Sourdough Pancake Variations:
Blueberry Sourdough Pancakes:
Combine 1 cup blueberries dusted with 2 tablespoons sugar; let stand a few minutes. Gently fold blueberries into the batter just before adding the baking soda mixture. I also just sprinkle blueberries onto the raw side of the hotcakes and then flip them over when the cooked side is nicely browned. In fact, I usually do it this way.
Grate some tart apples into the batter before adding the baking soda mixture.

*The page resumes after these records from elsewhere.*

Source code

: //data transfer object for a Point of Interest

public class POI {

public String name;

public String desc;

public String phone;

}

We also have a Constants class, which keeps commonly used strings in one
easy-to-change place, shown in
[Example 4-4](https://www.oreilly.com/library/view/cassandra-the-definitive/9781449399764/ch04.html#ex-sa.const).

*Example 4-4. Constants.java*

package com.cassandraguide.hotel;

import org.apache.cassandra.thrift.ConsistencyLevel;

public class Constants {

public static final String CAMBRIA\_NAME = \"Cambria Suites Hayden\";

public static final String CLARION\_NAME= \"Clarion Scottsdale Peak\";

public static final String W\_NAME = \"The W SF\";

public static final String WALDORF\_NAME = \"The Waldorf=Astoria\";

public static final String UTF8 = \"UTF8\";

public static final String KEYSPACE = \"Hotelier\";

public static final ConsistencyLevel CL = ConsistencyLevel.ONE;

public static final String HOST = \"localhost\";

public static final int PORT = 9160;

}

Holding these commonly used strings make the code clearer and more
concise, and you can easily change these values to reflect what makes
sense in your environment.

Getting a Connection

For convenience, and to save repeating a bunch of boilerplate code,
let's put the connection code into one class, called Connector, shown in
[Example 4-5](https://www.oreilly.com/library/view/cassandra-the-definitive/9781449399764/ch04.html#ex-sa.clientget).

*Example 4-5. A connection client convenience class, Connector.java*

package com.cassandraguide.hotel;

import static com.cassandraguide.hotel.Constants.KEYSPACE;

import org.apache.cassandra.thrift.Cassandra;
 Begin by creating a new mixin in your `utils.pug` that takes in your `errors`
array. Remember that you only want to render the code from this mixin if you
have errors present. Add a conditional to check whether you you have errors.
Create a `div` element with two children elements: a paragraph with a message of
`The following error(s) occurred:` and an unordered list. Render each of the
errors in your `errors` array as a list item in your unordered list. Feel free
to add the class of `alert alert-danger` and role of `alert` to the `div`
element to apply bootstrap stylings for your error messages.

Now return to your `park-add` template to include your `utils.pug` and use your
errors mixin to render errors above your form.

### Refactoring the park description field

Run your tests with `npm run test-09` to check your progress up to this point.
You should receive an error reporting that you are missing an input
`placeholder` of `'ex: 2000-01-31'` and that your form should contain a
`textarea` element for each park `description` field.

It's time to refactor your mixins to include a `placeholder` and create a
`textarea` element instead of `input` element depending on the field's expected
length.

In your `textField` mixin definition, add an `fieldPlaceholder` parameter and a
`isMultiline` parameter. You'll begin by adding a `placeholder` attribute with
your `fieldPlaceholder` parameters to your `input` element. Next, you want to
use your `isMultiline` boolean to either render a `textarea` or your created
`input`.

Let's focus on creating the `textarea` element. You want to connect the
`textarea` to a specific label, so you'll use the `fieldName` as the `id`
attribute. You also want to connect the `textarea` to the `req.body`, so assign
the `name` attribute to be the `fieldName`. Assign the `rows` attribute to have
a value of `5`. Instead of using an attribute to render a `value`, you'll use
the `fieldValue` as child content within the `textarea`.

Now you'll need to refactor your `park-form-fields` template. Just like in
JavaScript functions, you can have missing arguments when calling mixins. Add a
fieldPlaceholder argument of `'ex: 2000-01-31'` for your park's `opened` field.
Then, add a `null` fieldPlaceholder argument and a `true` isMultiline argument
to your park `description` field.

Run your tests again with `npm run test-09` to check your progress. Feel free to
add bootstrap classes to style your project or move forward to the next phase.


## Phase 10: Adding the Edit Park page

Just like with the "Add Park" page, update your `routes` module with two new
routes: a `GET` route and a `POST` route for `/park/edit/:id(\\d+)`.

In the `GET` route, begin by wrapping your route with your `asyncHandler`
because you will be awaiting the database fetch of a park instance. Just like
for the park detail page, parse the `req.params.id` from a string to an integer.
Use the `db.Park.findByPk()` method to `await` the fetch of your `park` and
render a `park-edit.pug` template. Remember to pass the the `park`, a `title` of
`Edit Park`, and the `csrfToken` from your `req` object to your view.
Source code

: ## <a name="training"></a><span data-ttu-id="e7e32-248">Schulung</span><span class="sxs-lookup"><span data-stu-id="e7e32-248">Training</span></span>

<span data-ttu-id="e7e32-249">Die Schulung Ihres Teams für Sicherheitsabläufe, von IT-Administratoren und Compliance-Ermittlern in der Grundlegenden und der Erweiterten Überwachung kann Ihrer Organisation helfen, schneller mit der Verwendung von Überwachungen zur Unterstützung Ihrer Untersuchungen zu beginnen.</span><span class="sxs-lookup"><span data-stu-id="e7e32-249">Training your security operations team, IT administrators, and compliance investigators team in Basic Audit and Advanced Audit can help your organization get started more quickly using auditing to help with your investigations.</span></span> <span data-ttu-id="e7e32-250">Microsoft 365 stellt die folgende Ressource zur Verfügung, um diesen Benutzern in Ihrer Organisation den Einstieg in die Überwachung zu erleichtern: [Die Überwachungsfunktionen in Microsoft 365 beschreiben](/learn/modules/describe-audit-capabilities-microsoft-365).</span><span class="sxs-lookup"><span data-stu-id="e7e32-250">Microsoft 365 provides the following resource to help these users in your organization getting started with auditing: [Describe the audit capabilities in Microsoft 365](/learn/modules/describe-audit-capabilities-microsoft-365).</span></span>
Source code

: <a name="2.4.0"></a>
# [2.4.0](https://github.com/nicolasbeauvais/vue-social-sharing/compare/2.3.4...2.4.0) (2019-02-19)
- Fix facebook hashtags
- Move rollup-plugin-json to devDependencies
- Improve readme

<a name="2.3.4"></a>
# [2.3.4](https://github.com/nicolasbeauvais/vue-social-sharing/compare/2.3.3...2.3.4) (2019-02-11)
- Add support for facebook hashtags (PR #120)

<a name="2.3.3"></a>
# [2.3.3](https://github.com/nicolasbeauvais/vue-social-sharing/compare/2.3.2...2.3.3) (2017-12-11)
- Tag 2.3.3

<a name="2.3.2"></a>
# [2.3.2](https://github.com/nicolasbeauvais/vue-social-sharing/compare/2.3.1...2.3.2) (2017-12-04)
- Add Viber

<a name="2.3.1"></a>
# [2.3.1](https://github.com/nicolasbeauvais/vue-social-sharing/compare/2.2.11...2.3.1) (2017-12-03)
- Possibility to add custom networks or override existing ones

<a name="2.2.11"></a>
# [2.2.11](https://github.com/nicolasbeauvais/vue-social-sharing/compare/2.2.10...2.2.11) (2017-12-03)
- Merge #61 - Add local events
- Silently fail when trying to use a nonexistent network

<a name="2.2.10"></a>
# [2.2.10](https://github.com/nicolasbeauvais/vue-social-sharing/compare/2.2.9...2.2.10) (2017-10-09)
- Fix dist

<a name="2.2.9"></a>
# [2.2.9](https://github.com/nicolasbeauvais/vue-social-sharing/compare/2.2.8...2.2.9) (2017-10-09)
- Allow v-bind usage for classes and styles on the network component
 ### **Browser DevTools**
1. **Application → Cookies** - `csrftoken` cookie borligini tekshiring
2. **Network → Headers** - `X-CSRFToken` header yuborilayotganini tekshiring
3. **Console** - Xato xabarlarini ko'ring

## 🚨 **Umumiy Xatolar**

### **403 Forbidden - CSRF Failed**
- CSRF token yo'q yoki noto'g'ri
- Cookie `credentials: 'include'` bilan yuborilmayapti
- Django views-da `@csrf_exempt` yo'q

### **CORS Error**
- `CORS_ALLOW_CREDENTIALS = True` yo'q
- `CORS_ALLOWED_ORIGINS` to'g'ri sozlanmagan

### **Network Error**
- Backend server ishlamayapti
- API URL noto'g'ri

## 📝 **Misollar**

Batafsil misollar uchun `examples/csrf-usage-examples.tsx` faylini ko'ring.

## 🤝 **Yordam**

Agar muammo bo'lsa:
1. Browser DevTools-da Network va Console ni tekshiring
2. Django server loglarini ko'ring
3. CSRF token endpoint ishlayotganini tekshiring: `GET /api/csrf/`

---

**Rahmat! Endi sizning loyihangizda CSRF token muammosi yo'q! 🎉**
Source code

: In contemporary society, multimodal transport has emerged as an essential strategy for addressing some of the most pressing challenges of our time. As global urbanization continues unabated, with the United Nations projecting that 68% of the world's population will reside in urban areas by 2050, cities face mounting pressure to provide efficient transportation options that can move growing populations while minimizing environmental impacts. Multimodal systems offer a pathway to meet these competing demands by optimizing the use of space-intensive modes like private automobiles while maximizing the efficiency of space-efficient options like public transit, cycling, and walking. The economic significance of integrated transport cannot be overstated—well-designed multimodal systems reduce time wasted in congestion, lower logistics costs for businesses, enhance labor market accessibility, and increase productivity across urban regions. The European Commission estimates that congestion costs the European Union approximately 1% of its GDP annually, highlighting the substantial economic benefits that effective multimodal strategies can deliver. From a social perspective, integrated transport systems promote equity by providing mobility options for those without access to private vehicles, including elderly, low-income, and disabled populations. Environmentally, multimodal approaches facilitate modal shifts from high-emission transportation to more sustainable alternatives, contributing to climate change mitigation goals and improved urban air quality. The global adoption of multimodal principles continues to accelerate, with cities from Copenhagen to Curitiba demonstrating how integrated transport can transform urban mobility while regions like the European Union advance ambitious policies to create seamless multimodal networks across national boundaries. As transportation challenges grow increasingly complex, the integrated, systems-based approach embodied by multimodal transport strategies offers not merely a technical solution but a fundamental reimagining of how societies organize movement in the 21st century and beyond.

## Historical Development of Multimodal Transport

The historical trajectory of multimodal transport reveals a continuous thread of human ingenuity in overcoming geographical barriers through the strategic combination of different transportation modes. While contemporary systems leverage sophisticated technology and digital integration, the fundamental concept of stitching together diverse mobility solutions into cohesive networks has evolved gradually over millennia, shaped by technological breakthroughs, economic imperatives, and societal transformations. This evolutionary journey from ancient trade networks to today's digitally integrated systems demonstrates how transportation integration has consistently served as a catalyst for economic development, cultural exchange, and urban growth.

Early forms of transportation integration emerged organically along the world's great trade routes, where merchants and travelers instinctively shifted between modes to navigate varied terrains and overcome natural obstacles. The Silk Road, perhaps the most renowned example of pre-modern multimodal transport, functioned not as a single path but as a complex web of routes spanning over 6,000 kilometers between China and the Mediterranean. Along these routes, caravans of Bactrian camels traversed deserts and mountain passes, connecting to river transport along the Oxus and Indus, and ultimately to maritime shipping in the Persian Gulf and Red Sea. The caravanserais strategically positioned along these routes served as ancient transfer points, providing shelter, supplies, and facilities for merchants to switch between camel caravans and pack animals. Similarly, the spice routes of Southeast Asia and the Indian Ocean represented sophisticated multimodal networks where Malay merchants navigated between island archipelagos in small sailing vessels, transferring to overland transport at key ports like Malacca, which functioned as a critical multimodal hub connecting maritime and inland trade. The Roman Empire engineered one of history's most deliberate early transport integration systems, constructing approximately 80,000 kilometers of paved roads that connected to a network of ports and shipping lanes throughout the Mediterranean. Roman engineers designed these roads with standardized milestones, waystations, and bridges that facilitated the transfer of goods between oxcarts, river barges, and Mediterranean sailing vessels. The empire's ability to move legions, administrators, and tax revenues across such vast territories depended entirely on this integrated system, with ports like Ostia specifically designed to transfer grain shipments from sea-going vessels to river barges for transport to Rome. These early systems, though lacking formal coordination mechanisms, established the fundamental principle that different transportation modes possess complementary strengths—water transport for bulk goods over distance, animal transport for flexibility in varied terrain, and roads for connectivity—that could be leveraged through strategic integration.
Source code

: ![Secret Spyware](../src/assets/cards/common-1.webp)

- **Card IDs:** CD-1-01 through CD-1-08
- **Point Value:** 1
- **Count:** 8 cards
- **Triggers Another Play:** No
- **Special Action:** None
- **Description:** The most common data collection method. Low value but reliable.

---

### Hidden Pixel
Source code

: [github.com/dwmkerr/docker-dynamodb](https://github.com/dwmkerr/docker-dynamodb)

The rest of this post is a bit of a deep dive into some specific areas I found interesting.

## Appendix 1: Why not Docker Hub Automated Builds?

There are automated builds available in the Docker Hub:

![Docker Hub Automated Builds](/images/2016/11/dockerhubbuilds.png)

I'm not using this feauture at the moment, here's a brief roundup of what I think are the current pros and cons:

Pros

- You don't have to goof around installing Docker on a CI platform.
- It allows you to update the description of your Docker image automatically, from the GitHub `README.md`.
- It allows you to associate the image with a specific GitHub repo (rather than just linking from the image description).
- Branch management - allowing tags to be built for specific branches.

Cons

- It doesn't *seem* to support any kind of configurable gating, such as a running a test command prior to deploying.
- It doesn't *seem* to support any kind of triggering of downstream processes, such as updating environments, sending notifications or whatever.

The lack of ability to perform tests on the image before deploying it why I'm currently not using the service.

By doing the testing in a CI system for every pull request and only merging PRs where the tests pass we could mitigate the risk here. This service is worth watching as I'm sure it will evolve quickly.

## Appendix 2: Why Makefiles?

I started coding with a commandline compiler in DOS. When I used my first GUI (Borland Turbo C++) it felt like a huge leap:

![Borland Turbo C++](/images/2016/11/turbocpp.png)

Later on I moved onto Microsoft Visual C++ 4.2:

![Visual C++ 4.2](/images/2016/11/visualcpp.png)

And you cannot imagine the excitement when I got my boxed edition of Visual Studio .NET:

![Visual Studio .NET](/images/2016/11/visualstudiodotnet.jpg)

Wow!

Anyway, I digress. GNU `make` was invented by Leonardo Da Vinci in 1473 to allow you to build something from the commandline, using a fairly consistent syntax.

Thinly slice or mash a very ripe banana into the batter before adding baking soda mixture.
Comments from Readers:
This was possibly the best pancake I have ever had! Fluffy and nutty tasting and absolutely melt in your mouth (the nuttiness maybe from the organic whole wheat that I refreshed my sourdough with last night). I used an 80% hydration for the sourdough with about half organic whole wheat flour and half all purpose flour. I thought it might turn out to be too dense for pancakes, but the sourdough was bubbling and beautiful, so I went for it. I added a second egg for the extra protein as you suggested and the consistency turned out just perfect.
The only other difference was that I added only 3 tablespoons of olive oil only, and used a tablespoon of organic coconut oil on the cast iron griddle just so the surface of the griddle wan’t completely dry. I didn’t keep adding oil to the surface and instead redistributed the remaining oil before each new batter addition.